For the first time, braille is now available in Mi’kmaw


For the first time in Canada, braille is now available in an Indigenous language.

Christine Muise is currently coding a Grad 7 textbook for blind English speakers at the Atlantic Provinces Special Education Authority in Halifax.

“There’s a lot of cases where someone only speaks an Indigenous language in which case they would not have had an opportunity to learn braille,” said Muise.

Muise said her work started after the announcement that there are 215 suspected unmarked graves on the site of the former Kamloops Indian Residential School and that there are no Indigenous languages in Canada.

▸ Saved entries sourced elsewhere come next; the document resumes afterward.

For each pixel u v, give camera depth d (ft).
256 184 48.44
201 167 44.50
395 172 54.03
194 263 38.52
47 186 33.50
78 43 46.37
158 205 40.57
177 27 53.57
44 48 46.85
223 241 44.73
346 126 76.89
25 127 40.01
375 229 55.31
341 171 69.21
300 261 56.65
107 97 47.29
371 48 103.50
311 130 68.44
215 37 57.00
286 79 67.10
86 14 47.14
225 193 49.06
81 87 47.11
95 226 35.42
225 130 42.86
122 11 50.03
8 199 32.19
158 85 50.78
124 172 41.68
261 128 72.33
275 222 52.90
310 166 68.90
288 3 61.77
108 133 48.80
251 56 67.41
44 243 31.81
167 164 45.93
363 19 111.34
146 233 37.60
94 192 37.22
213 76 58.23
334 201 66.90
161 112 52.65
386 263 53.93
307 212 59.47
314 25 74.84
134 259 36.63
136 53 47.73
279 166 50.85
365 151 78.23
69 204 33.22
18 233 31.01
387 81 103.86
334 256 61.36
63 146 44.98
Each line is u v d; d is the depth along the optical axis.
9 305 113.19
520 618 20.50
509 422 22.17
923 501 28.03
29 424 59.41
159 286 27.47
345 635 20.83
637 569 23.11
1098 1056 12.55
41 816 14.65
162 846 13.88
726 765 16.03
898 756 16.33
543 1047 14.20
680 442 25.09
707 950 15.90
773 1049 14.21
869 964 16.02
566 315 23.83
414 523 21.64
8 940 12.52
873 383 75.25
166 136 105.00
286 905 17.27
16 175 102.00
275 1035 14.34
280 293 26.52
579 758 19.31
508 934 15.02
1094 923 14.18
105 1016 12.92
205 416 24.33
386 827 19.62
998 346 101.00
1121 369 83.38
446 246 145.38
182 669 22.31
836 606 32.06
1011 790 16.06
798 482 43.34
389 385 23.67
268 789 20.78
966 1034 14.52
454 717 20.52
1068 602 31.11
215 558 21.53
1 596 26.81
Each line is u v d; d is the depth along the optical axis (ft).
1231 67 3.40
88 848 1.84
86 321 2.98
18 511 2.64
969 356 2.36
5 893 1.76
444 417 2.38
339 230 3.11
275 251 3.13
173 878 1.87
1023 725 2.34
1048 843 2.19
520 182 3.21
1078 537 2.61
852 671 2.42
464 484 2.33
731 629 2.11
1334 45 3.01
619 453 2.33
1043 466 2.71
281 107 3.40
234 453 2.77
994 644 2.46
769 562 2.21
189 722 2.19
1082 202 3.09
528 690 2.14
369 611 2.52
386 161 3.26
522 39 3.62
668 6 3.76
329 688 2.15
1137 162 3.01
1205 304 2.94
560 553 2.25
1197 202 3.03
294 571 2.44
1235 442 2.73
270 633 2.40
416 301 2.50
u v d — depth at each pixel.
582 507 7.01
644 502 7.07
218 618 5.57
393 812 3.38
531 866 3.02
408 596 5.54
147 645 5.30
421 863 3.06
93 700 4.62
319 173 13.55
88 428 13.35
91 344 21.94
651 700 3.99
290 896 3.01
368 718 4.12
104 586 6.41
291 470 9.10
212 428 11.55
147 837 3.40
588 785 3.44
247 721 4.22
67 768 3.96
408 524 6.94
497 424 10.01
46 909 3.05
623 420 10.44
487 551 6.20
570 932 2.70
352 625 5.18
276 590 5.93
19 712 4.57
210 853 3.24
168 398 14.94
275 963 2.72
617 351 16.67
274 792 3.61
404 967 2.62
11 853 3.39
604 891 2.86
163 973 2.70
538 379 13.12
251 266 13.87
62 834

“I was touched by it, it upset me, it maddened me and I don’t know I honestly thought there wasn’t much someone like me could do from here,” she said.

“But I did hope there would be a resurgence in people wanting to regain their culture and their language and I just knew if one of them was blind and didn’t speak English of French, then they were pretty much out of luck.”

Muise said she consulted with the Mi’kmaw community including linguist Bernie Francis of Membertou First Nation.

Francis said braille will help preserve the Mi’kmaw language.

“It’s a great thing because it wasn’t that long ago that we didn’t have a writing system which adequately represents the sounds in the Mi’kmaw language,” said Francis. “So that fact that we are already into braille, is really a bonus for us.”

Muise has been a certified braille transcriber for the past 15 years and earned the Louis Award from the American Printing House for the Blind.

Mi’kmaw now joins Navajo as the only other Indigenous language coded into braille.